Put in new names, clothes, etc! Let it be new, let the inspiration, the myth or tale that spawned your story, disappear. It will still be an influence or a starting point but your reader doesn’t necessarily need to know it was for you to have a great story.

As a last little tip to those who want to go further and learn more while they’re at it: unpick the myth. Find the meaning of the names, the places and their significance. Find where or how the myth started, whether it is based on fact or legend or religion.


I’ve found in my exploration of the King Arthur legends that Arthur was not historical at all but a myth which is first mentioned in welsh poetry. The discovery of these early mentions created a whole new vision of Arthur – a man of the Otherworld, fae, faerie, enchantresses, giants and the supernatural. He is still a hero fighting off bad forces for Britain but these are supernatural rather than historical forces.

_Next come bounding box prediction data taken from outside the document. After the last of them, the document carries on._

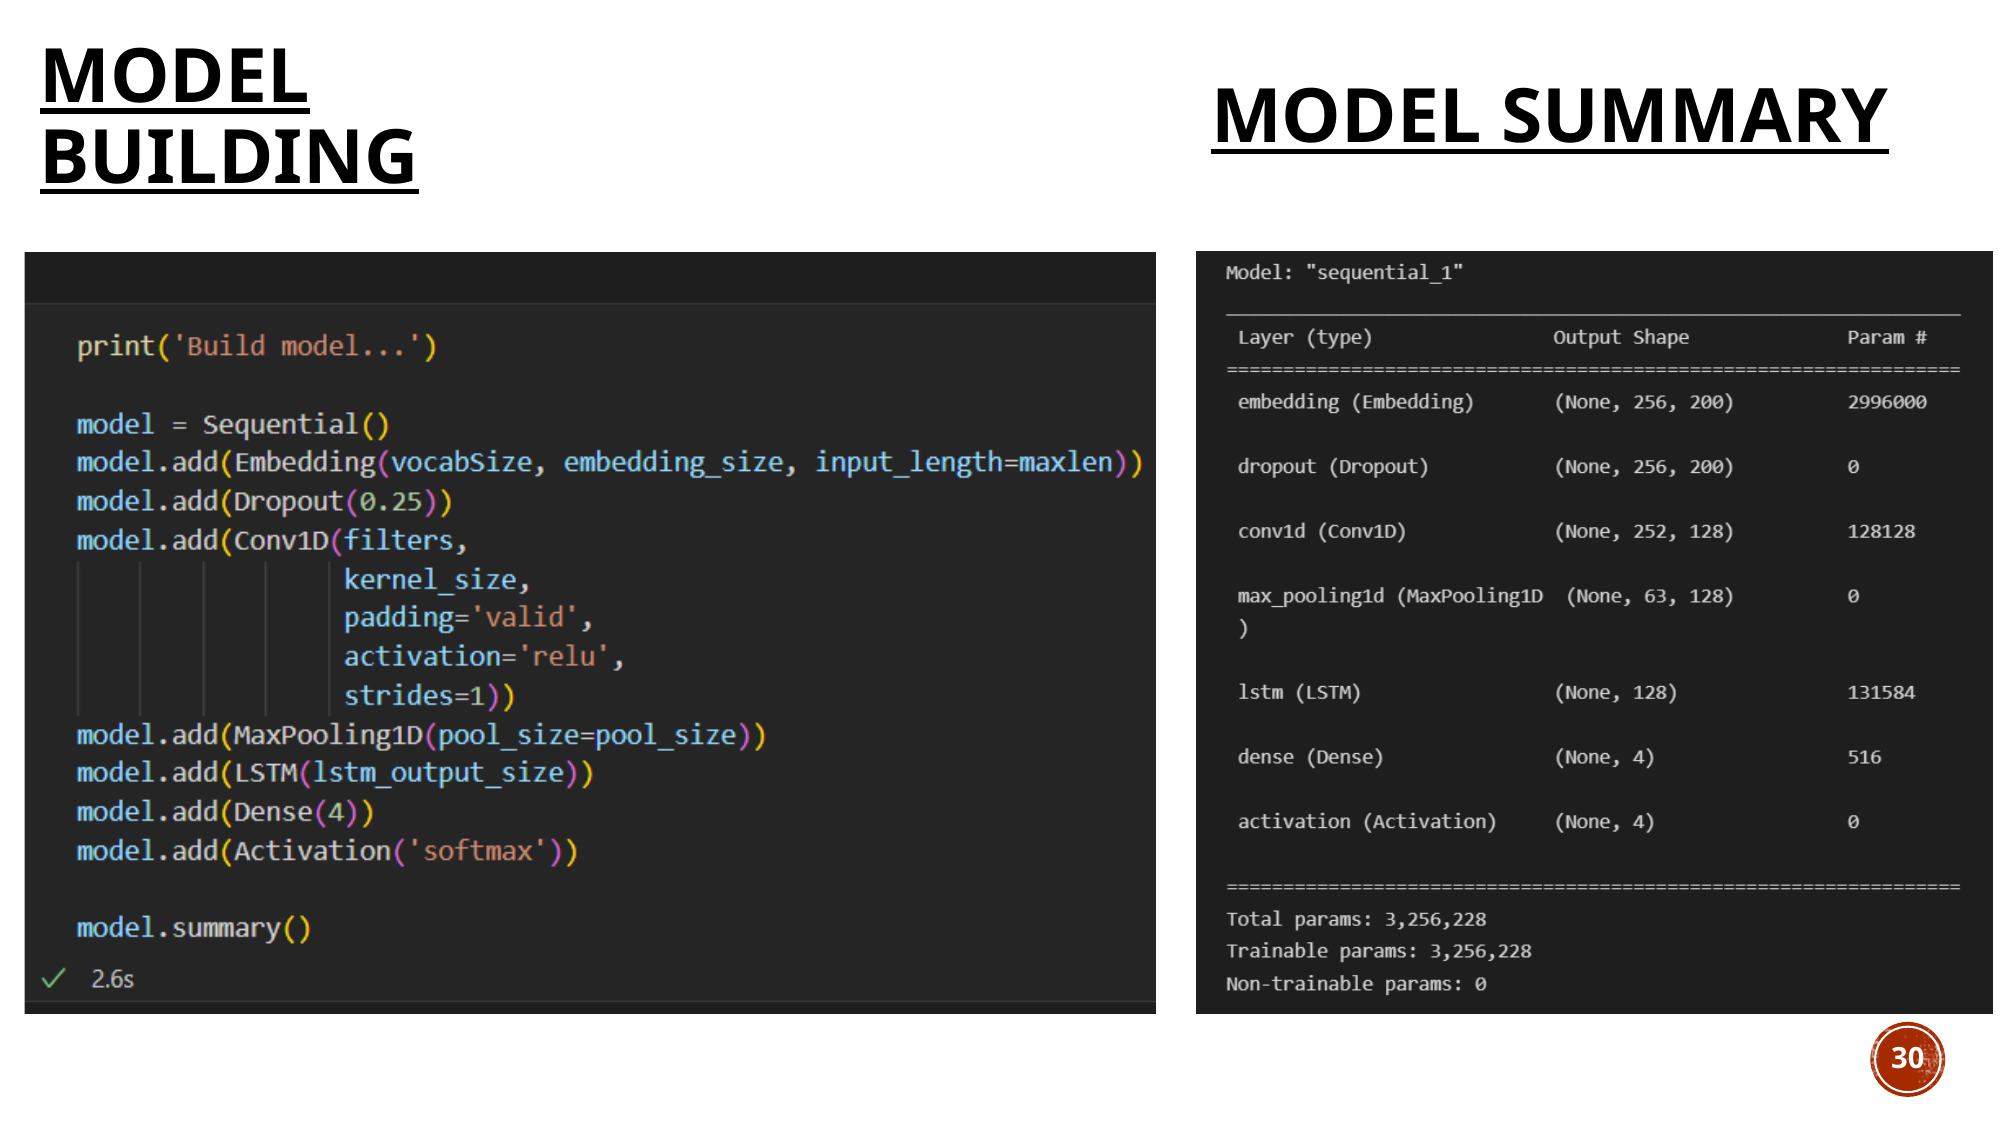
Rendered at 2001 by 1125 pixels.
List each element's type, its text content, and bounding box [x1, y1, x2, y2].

text_box Model Building [24, 19, 592, 219]
slide_number 30 [1855, 1028, 1961, 1089]
picture [24, 252, 1156, 1014]
text_box Model Summary [1196, 33, 1911, 205]
picture [1196, 251, 1993, 1014]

Based on this research, I actually have a novel idea in the brewing stages. A novel where Arthur is a crime fighter of the supernatural world, once he is awaken. I’ve bought books on the Celts and Arthur in order for other titbits of Celtic religion and myth to inspire me in this project.

So, I know it sounds kind of boring…but research can be fun! The Arthur research was a mix of documentary-like reading  and old, bard-like tales of the unbeatable warrior.

Some of these old texts are very accessible and actually very enjoyable! I laughed aloud at a few and *may* have found the original inspiration for The Hulk!

Hope this helps those stuck with writer’s block. Anything on the page in a first draft is the first step!